■ SUPPLIED ENTRIES ■
'''

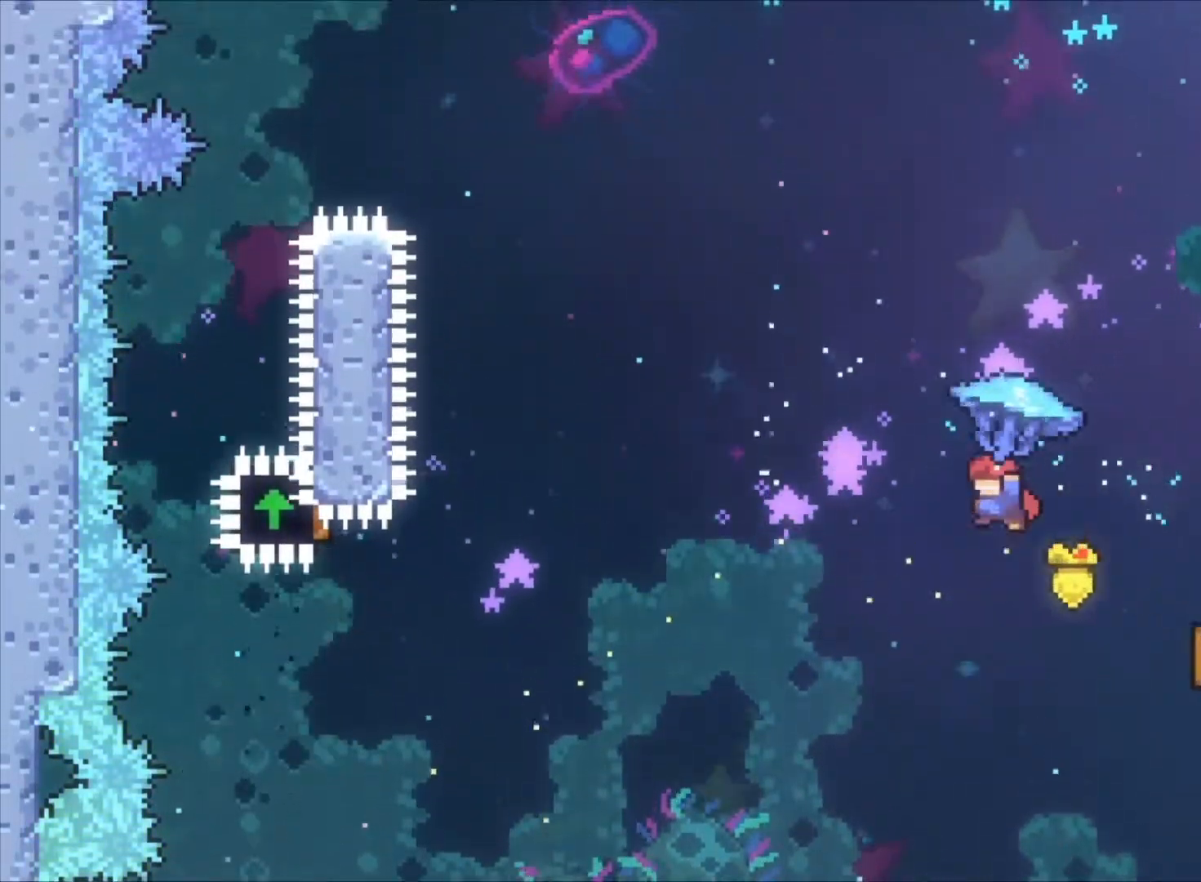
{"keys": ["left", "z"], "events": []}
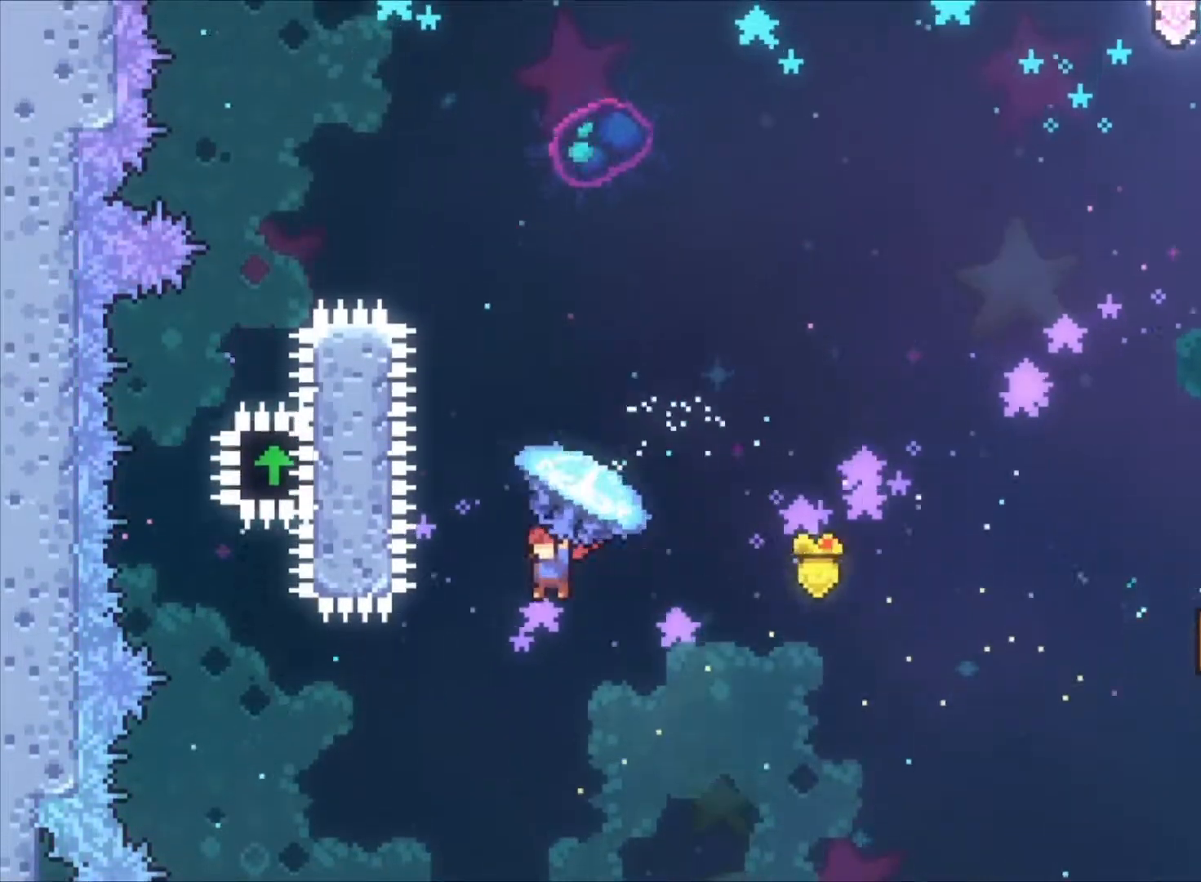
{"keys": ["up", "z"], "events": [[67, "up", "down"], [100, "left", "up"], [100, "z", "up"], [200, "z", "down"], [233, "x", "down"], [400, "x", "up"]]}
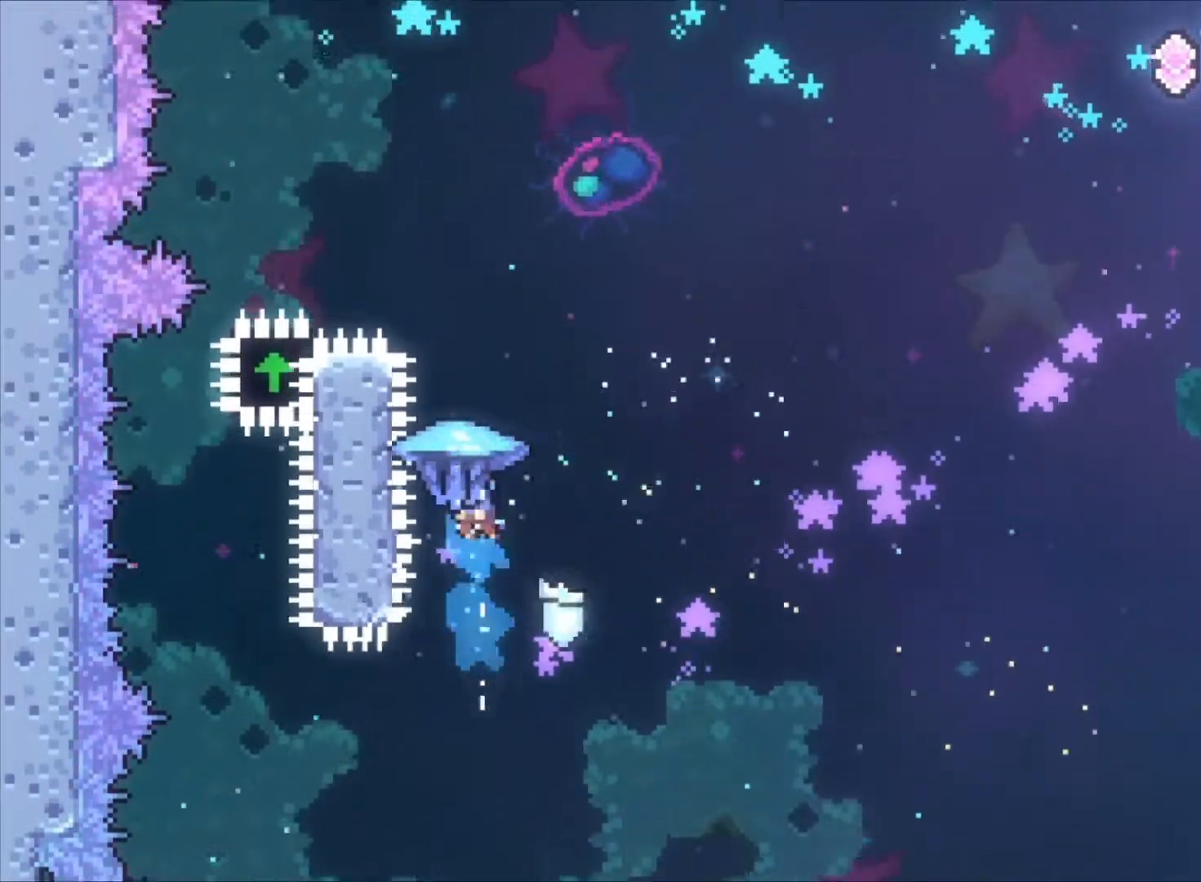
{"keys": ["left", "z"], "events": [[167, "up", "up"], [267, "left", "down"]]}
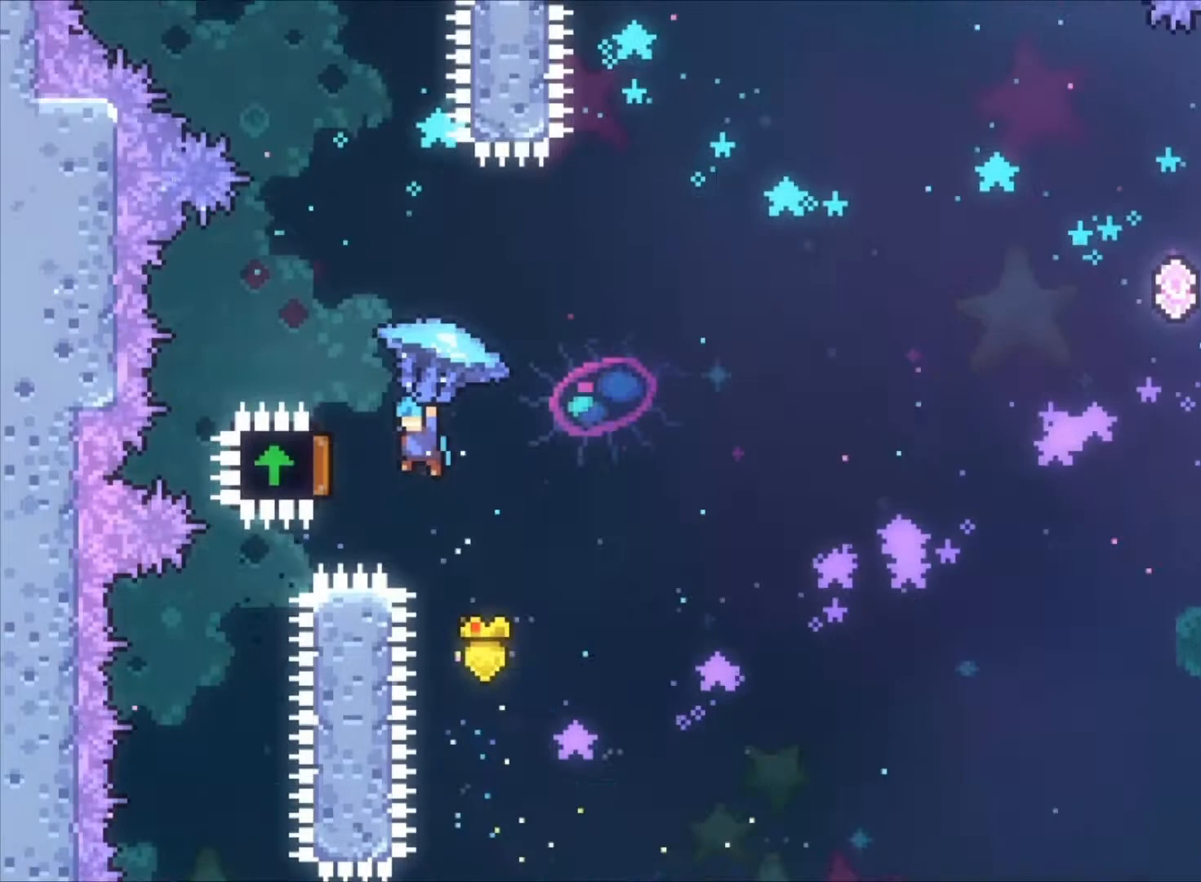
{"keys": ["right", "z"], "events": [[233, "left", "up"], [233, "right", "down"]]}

'''
'''

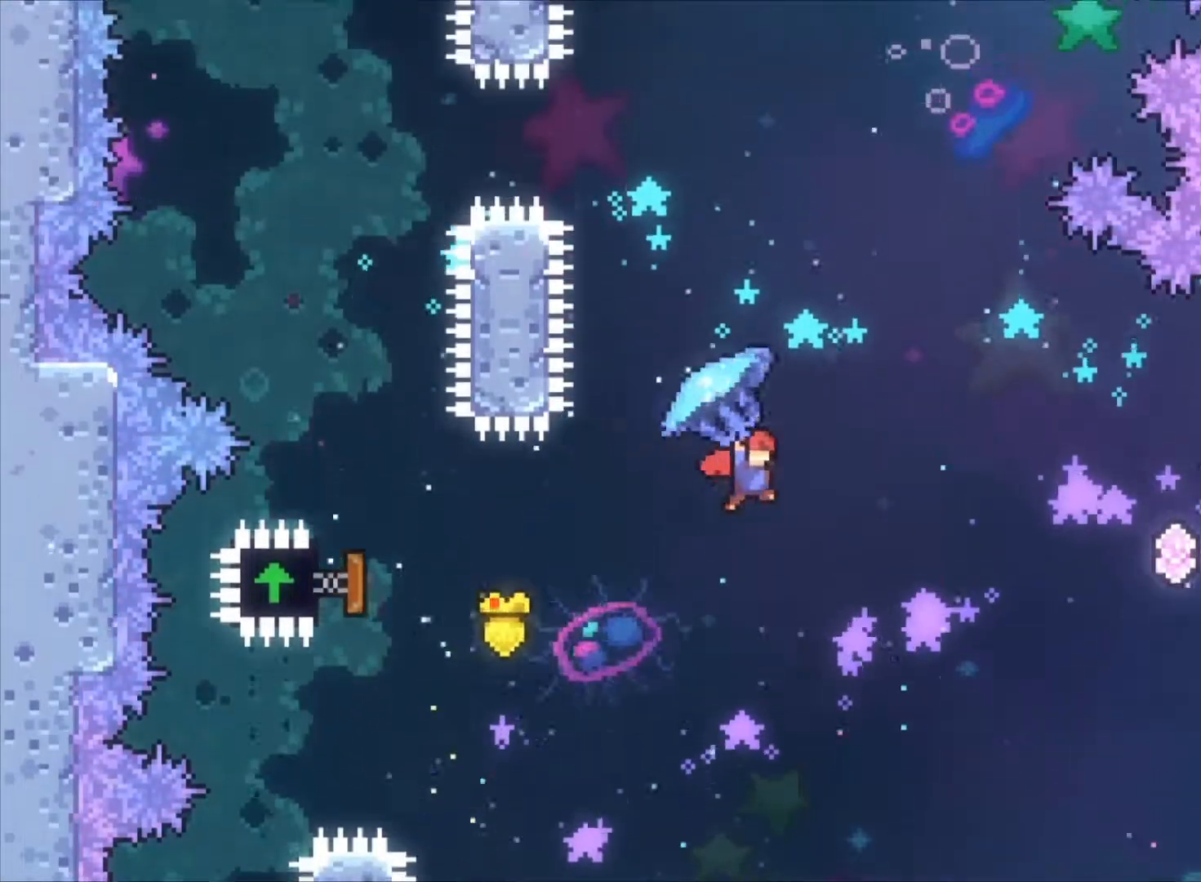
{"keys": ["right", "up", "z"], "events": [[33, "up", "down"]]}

'''

■ WHAT TO WORK ON ■
Report the tally of lines in the listing that carry the string "down", and nothing else.

■ RESULT FOR THIS EXERCISE ■
4